(Collected data entries)
═══
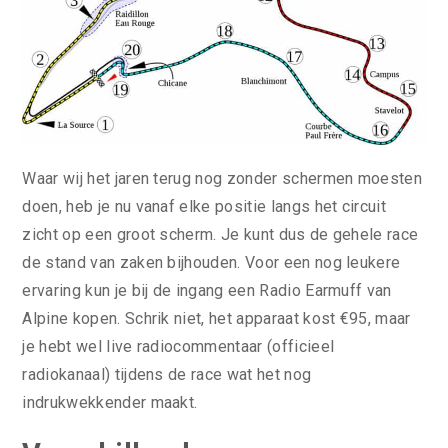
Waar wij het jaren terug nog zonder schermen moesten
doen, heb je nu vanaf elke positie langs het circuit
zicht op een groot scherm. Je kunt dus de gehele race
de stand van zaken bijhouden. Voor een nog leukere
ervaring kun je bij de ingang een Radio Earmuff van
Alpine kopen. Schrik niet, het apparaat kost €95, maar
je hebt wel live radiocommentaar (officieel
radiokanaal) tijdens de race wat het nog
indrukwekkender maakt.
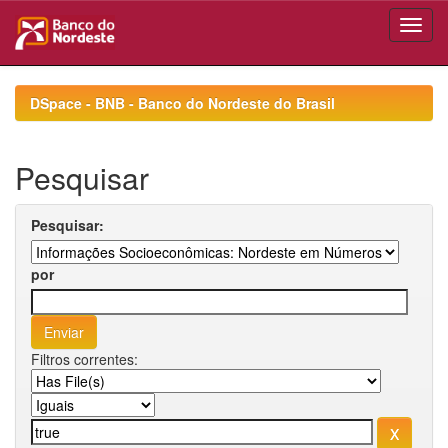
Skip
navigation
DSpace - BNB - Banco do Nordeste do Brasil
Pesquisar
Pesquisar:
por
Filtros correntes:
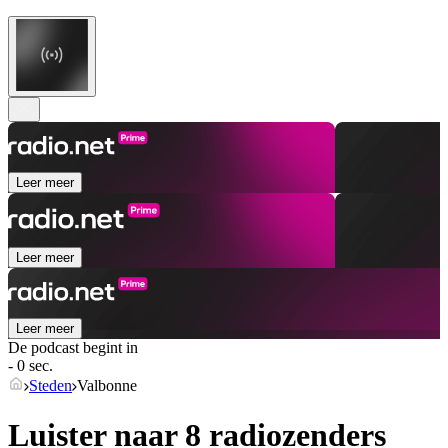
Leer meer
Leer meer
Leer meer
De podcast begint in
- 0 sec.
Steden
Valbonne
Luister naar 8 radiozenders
═══
Assignment: Return every line from the beginning of the entries above down to the line containing "Alpine kopen. Schrik", including both ends. Copy each line unchanged and omit the pictures.

Task solution:
Waar wij het jaren terug nog zonder schermen moesten
doen, heb je nu vanaf elke positie langs het circuit
zicht op een groot scherm. Je kunt dus de gehele race
de stand van zaken bijhouden. Voor een nog leukere
ervaring kun je bij de ingang een Radio Earmuff van
Alpine kopen. Schrik niet, het apparaat kost €95, maar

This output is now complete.